Task goal: Give all the lines below again, exactly, with no pictures.

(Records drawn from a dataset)
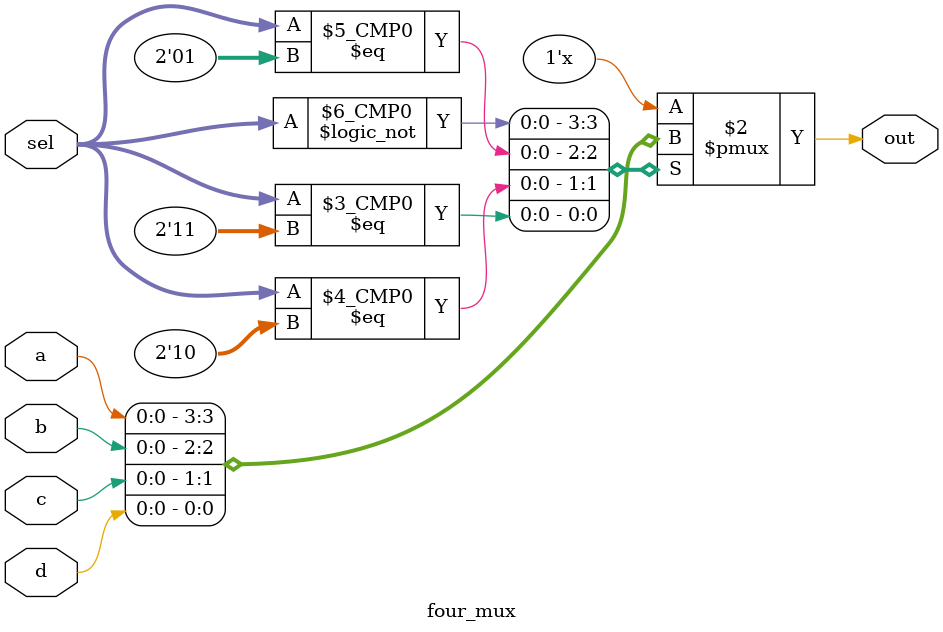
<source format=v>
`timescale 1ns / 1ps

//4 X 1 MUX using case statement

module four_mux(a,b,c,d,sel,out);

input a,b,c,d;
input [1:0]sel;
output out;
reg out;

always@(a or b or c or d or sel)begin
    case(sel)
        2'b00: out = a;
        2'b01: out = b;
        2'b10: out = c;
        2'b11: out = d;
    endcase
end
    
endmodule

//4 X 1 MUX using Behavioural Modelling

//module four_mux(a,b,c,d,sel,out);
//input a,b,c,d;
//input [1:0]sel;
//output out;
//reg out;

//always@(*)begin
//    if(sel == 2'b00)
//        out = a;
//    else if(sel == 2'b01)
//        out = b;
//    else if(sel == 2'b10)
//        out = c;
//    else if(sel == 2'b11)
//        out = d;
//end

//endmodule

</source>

Response below:
<source format=v>
`timescale 1ns / 1ps

//4 X 1 MUX using case statement

module four_mux(a,b,c,d,sel,out);

input a,b,c,d;
input [1:0]sel;
output out;
reg out;

always@(a or b or c or d or sel)begin
    case(sel)
        2'b00: out = a;
        2'b01: out = b;
        2'b10: out = c;
        2'b11: out = d;
    endcase
end
    
endmodule

//4 X 1 MUX using Behavioural Modelling

//module four_mux(a,b,c,d,sel,out);
//input a,b,c,d;
//input [1:0]sel;
//output out;
//reg out;

//always@(*)begin
//    if(sel == 2'b00)
//        out = a;
//    else if(sel == 2'b01)
//        out = b;
//    else if(sel == 2'b10)
//        out = c;
//    else if(sel == 2'b11)
//        out = d;
//end

//endmodule

</source>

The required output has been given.